Information supplied ::
==*==

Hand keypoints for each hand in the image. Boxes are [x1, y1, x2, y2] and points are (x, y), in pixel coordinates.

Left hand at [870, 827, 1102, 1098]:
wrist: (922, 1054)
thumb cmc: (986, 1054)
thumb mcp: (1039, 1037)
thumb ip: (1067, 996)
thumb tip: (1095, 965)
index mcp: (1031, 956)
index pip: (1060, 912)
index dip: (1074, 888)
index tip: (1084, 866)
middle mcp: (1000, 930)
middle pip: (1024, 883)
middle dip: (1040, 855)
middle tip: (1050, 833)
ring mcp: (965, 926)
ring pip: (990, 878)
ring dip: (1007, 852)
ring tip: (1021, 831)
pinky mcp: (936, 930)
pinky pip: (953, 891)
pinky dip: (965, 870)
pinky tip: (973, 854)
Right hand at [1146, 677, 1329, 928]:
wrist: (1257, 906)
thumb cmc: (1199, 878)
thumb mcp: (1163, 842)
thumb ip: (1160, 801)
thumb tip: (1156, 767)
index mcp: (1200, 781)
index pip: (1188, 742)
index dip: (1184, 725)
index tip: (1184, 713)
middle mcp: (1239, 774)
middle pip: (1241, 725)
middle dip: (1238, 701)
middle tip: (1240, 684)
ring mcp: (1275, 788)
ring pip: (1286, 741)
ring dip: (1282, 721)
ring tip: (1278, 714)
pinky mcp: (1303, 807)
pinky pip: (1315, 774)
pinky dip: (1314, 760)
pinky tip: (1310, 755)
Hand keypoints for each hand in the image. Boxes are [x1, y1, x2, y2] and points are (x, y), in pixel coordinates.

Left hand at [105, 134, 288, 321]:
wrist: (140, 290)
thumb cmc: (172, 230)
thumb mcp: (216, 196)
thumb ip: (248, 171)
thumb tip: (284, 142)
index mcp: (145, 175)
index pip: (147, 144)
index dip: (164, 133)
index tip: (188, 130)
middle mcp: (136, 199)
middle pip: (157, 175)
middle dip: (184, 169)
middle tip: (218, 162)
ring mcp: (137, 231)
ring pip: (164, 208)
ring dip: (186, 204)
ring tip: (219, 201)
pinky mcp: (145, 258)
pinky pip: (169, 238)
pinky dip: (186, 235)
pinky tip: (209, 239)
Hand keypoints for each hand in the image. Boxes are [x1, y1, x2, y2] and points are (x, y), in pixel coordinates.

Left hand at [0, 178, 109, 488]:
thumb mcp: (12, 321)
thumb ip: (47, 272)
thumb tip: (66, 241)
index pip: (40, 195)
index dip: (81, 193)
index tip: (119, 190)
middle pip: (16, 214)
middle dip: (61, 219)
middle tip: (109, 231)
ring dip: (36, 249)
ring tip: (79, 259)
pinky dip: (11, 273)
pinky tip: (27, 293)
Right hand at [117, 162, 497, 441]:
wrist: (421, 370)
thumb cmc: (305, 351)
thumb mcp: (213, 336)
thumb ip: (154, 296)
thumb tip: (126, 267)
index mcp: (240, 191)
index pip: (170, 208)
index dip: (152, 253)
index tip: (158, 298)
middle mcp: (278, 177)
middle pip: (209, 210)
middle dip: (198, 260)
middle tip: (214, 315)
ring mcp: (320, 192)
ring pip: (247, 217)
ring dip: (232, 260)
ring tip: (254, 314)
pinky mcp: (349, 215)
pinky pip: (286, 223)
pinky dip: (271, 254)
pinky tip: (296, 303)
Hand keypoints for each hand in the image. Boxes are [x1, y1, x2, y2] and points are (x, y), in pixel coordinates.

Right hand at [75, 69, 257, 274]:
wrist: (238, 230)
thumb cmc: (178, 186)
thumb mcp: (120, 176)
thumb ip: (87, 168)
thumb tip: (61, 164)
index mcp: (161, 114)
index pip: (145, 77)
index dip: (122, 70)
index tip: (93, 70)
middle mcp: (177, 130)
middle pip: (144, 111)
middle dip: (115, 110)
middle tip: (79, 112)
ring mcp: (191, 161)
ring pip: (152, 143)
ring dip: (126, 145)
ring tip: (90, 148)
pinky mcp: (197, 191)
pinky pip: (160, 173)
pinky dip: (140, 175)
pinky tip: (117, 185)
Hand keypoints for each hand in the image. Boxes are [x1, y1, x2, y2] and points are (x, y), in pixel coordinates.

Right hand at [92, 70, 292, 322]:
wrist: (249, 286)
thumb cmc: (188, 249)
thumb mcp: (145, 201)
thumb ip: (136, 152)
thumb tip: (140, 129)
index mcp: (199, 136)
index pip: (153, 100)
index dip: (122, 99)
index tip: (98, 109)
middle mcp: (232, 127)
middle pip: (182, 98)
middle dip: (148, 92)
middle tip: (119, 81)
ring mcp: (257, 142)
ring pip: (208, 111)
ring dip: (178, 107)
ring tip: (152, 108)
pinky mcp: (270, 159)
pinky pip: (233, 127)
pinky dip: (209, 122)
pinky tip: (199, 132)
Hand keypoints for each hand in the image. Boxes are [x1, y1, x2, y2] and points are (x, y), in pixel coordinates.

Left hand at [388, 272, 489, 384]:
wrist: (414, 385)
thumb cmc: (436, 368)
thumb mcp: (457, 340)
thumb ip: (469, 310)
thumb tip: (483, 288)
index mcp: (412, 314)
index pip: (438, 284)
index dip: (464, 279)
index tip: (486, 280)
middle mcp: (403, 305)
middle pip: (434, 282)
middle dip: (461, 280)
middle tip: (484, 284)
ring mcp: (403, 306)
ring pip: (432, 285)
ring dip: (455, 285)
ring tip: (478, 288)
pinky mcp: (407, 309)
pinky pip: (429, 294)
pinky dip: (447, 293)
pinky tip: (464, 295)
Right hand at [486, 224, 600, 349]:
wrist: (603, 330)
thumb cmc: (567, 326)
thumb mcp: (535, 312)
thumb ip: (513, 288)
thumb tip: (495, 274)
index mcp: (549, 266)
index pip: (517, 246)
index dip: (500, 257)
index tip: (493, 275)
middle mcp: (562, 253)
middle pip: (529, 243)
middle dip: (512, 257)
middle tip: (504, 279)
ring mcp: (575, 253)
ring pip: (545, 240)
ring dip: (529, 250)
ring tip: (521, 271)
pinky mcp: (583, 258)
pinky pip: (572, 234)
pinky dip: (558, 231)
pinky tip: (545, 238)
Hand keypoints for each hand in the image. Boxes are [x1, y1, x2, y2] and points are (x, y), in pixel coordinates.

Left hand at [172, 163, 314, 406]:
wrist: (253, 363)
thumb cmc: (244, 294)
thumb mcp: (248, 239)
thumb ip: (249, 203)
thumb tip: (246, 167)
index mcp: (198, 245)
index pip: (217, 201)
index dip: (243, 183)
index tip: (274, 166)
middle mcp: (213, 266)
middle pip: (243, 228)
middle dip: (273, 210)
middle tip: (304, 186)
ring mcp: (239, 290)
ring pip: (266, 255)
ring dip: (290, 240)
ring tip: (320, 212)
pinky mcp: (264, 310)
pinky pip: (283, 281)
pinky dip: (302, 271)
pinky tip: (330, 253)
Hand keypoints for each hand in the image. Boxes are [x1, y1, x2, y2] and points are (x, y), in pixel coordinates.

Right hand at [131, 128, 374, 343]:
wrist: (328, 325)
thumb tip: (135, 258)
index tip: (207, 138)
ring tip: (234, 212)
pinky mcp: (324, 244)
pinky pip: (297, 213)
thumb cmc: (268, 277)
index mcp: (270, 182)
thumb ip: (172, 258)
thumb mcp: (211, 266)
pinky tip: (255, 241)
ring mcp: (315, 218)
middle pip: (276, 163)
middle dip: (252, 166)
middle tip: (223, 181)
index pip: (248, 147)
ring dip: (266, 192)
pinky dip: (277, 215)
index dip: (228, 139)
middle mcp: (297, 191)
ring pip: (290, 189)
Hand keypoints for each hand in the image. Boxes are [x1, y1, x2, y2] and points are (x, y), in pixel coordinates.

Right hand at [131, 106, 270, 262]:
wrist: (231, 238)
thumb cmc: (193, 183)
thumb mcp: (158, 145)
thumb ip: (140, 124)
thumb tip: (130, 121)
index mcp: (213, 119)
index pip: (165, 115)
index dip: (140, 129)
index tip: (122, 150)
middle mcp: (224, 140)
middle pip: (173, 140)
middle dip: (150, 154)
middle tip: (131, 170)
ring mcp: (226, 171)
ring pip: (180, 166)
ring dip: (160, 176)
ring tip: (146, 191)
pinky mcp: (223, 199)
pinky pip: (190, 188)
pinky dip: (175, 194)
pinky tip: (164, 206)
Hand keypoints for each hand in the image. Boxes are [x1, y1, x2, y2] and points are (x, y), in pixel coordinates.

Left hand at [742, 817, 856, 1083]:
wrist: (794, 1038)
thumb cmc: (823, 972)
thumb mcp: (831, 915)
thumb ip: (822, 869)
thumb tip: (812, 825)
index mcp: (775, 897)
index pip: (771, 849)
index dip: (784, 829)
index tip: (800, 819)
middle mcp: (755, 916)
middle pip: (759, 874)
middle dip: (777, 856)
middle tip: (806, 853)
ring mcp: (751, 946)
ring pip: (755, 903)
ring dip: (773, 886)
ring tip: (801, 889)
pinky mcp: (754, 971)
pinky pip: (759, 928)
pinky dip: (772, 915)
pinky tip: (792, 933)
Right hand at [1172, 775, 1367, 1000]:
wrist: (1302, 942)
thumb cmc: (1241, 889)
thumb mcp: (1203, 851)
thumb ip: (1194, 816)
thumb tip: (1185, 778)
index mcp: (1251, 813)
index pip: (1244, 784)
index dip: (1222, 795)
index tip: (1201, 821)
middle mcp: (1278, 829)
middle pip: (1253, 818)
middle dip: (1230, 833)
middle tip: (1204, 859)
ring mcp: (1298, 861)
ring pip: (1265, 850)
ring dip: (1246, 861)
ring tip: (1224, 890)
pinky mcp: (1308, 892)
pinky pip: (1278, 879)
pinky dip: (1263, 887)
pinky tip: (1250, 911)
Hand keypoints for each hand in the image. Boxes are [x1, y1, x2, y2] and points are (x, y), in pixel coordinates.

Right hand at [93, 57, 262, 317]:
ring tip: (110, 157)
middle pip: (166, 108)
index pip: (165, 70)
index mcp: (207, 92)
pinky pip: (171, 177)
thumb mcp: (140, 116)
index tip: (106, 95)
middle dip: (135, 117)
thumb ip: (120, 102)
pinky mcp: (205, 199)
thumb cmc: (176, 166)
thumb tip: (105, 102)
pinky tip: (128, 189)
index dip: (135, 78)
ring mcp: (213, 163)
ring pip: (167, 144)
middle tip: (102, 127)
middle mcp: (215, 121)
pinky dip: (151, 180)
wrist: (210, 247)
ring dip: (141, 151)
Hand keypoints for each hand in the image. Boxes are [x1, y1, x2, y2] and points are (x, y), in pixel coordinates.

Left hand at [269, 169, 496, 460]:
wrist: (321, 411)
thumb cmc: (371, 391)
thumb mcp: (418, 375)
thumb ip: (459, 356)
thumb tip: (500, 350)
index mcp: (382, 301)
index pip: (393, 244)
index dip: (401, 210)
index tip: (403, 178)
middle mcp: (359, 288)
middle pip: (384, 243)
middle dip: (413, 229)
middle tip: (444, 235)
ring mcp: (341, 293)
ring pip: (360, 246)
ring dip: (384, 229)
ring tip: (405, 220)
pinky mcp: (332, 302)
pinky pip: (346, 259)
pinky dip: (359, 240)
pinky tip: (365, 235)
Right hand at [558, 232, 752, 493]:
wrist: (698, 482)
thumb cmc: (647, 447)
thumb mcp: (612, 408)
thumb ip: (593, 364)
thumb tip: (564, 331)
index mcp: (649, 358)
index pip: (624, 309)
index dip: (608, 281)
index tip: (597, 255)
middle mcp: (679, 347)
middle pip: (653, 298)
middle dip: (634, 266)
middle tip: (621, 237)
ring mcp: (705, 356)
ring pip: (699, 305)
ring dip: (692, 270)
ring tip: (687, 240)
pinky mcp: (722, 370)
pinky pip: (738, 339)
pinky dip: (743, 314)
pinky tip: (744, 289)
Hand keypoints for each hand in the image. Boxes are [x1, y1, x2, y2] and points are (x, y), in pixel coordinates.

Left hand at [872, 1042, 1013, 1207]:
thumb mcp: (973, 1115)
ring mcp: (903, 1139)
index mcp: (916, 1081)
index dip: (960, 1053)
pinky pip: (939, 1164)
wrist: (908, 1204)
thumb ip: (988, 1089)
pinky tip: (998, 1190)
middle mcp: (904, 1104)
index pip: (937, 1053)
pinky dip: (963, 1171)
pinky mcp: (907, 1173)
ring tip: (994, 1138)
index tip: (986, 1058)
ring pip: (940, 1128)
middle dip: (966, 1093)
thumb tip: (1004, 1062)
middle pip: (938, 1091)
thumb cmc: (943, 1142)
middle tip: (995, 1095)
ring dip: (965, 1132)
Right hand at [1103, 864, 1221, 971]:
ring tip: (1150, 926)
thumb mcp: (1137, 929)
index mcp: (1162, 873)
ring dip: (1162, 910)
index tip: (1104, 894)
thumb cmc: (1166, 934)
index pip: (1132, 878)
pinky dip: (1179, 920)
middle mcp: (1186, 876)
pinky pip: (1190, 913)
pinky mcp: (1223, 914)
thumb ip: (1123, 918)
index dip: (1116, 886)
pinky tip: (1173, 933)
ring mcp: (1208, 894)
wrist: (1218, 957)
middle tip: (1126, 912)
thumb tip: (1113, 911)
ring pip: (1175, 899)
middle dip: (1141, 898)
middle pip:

==*==

The problem ::
Count the lines above that contain the word "Right", and give only that number.

Finished exercise ::
11